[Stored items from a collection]
+---+
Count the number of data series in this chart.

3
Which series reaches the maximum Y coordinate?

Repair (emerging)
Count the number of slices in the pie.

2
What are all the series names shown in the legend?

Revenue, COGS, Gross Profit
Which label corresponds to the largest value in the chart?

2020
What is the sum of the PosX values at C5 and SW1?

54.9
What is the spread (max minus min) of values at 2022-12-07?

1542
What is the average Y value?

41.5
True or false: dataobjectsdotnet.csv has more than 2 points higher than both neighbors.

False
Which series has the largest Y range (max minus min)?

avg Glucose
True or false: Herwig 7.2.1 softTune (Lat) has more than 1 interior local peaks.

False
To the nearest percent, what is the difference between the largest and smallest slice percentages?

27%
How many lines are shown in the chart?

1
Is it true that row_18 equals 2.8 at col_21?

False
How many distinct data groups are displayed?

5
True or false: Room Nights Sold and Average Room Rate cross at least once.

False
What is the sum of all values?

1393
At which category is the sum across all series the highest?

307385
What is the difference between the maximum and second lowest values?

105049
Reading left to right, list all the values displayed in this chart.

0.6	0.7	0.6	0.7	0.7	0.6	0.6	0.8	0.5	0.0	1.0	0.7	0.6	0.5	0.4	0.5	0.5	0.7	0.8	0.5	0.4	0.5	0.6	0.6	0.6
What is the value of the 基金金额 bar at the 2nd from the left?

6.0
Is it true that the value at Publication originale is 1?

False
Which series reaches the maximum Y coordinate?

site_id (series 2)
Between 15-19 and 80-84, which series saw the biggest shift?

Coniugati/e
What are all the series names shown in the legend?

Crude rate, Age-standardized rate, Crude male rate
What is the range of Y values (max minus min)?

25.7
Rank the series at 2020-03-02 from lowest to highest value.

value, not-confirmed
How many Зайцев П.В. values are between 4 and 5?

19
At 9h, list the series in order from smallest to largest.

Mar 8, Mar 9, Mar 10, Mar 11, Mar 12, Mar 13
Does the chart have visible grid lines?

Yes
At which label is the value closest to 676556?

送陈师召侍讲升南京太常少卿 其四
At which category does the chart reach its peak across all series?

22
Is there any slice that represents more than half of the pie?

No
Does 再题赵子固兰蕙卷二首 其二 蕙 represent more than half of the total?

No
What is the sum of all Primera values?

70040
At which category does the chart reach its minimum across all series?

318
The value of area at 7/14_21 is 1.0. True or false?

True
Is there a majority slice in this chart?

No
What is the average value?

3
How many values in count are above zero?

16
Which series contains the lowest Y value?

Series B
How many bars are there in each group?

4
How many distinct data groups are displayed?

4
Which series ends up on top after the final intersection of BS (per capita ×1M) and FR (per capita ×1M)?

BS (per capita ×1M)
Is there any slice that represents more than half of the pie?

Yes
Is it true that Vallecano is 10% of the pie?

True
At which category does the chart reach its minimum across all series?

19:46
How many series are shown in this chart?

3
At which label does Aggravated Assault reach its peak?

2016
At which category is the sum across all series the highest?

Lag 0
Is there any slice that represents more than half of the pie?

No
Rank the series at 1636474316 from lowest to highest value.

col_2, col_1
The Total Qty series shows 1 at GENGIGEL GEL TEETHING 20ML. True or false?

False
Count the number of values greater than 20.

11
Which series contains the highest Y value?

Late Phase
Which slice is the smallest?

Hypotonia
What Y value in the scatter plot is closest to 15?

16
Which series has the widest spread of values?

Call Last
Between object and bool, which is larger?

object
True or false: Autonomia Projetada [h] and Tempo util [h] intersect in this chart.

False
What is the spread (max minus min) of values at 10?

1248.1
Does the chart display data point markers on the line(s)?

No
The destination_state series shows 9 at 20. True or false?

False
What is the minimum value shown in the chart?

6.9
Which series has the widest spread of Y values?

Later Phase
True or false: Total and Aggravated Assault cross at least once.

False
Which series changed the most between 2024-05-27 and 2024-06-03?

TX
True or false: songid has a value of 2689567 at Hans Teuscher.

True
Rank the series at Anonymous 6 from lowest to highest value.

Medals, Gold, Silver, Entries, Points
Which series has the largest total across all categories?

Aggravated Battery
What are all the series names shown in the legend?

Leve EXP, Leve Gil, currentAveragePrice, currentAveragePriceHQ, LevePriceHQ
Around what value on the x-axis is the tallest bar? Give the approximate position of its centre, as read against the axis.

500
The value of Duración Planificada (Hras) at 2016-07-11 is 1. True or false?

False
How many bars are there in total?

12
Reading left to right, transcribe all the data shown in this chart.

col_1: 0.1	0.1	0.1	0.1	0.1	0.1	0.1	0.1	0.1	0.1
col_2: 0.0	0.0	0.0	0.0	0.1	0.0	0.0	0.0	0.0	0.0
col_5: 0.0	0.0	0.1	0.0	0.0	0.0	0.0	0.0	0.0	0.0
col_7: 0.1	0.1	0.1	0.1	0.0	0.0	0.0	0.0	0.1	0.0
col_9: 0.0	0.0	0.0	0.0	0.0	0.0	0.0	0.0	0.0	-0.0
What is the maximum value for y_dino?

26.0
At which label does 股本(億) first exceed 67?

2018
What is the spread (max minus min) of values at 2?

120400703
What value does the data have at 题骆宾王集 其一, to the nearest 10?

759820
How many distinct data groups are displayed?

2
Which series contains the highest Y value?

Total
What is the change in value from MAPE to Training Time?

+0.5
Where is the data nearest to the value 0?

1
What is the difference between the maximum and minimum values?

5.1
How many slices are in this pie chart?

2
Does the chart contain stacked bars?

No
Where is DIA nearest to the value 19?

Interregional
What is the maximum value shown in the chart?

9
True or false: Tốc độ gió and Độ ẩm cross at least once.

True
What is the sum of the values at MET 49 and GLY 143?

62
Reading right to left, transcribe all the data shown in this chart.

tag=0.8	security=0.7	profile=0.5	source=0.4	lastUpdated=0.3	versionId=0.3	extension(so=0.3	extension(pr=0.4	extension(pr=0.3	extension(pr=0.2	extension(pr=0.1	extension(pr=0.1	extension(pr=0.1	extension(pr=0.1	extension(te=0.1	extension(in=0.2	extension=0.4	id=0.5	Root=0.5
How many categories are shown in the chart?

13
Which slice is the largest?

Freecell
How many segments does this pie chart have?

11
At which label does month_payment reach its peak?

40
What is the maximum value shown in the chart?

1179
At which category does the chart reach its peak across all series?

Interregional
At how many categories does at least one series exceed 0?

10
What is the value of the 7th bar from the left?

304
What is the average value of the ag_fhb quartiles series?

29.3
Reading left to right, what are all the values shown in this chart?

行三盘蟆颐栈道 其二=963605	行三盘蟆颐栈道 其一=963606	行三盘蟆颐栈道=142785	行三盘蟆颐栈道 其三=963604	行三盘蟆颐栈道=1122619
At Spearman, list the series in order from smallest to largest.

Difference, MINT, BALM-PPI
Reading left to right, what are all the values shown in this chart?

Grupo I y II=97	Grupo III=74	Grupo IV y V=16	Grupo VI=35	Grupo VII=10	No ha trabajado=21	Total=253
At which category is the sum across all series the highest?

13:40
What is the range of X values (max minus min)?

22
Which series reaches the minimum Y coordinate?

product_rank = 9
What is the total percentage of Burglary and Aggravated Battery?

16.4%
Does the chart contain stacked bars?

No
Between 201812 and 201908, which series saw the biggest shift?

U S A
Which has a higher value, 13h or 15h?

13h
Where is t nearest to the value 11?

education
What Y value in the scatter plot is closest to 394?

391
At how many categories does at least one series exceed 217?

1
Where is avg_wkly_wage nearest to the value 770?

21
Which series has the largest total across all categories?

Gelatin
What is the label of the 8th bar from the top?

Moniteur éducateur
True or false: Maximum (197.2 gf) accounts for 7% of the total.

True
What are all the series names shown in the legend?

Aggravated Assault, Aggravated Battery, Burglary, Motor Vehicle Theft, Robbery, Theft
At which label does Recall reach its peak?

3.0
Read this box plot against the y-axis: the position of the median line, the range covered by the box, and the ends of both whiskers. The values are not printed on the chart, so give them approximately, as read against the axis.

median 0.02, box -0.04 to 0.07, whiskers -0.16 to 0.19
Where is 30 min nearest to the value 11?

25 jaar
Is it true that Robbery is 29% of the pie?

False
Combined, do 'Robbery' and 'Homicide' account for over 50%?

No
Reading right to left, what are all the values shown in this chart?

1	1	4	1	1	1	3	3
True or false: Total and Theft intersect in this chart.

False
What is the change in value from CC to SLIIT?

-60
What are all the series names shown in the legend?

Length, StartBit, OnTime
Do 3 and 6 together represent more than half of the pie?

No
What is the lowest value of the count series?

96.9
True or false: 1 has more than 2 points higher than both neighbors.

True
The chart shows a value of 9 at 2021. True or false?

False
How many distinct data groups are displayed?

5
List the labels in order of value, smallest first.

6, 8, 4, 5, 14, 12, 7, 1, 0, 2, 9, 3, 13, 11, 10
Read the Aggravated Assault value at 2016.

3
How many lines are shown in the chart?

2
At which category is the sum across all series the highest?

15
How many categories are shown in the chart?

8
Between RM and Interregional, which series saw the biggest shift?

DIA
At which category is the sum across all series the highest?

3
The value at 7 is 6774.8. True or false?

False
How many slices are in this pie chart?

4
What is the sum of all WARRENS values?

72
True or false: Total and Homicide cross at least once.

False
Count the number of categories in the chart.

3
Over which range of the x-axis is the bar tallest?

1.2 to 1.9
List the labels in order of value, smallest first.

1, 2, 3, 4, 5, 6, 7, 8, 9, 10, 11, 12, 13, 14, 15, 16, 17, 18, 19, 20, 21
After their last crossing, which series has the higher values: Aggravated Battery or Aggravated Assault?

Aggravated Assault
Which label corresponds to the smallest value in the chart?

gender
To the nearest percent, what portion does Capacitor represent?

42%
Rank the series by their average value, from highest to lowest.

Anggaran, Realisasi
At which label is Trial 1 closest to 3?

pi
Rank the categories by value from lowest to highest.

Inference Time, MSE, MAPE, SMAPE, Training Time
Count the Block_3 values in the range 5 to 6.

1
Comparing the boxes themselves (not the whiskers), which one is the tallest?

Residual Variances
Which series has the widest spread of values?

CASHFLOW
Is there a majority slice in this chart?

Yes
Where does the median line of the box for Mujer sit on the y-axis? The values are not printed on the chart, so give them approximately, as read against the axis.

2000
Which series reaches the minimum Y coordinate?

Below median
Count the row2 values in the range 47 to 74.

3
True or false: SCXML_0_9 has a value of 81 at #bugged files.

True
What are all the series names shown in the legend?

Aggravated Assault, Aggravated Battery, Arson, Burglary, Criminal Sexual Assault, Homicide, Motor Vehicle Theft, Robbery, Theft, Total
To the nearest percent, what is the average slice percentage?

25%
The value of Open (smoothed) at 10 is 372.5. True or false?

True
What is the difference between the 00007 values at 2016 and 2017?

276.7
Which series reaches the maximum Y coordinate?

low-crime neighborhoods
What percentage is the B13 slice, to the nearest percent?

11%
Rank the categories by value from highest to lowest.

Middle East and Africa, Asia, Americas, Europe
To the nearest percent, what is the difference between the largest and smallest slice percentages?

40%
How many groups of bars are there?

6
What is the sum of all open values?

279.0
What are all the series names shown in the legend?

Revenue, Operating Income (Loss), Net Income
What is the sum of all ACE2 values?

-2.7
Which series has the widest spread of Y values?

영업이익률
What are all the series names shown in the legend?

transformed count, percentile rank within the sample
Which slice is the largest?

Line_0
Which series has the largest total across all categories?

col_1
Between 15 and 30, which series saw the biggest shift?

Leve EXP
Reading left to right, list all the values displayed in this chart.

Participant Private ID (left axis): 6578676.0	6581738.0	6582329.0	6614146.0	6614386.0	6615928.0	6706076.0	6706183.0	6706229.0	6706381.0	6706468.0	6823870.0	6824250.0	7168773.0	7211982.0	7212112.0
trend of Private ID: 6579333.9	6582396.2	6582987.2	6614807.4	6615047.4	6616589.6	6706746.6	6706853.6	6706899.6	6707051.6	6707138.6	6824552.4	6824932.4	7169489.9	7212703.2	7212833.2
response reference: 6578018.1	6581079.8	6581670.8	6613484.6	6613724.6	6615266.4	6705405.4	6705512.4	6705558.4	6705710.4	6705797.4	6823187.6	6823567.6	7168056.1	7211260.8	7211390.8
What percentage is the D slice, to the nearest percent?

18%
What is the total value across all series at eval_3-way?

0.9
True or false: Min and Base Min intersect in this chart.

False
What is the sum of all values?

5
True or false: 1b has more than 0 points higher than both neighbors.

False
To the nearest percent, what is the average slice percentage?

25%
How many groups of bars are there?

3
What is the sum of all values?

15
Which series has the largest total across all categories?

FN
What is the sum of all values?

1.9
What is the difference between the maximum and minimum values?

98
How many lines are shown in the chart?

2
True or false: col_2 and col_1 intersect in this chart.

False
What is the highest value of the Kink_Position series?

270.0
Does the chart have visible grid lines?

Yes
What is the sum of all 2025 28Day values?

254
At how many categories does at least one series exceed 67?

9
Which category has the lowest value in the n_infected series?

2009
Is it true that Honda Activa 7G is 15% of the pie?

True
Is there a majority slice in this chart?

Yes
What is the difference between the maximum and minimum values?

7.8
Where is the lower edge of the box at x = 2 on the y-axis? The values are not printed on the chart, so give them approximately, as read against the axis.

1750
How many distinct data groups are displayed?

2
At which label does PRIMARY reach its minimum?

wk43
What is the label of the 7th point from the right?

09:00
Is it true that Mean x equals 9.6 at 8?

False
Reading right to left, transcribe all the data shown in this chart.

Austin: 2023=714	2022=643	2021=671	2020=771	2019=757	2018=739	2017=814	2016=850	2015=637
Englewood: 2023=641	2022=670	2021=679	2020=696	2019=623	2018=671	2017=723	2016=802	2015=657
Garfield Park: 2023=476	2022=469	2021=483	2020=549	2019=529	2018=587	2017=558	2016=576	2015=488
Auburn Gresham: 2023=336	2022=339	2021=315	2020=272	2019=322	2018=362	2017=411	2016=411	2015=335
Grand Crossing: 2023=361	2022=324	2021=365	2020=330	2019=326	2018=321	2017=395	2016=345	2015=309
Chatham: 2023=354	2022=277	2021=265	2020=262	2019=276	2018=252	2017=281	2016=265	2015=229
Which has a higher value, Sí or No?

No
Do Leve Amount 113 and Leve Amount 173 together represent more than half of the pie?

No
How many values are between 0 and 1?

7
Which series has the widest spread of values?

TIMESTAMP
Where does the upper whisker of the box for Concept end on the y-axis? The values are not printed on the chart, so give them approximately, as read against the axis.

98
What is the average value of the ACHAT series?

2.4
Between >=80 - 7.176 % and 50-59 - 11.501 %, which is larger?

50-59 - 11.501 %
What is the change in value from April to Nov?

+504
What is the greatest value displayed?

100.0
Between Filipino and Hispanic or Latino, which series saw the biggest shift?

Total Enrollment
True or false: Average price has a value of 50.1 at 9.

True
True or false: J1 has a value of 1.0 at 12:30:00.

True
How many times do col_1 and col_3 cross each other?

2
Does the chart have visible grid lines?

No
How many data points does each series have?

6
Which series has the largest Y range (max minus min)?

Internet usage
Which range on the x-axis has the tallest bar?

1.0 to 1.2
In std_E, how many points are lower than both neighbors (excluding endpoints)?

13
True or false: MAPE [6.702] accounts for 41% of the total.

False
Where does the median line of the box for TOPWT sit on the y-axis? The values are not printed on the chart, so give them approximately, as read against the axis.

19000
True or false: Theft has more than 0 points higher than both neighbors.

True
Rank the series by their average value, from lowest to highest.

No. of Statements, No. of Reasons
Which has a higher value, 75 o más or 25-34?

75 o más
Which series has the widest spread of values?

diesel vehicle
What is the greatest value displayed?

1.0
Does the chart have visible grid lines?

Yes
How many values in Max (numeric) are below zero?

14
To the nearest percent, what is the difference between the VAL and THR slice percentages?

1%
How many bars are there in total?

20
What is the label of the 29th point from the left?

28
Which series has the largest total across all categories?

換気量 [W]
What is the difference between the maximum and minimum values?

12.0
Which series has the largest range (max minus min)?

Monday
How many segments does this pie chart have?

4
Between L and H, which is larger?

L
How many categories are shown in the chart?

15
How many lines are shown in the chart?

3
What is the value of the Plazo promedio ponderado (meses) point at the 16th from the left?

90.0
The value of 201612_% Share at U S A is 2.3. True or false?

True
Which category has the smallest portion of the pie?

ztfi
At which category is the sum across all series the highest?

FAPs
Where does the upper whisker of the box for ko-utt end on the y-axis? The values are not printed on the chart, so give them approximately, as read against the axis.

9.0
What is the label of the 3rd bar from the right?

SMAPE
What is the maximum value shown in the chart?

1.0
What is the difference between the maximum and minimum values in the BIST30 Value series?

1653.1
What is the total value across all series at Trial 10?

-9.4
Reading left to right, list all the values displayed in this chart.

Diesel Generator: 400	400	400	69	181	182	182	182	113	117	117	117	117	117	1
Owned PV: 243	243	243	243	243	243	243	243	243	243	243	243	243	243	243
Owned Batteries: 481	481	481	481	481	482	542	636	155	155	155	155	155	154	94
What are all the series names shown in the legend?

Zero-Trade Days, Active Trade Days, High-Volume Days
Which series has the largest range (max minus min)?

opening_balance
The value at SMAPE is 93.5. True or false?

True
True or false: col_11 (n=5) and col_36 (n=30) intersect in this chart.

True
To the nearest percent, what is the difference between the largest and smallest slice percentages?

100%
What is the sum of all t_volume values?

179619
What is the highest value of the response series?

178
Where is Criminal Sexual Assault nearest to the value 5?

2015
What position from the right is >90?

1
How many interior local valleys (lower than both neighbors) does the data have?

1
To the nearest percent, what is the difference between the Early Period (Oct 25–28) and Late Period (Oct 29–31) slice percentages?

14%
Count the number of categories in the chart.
+---+
State how many of the lines above contain the word "accounts". Give only the number.

TASK ANSWER: 2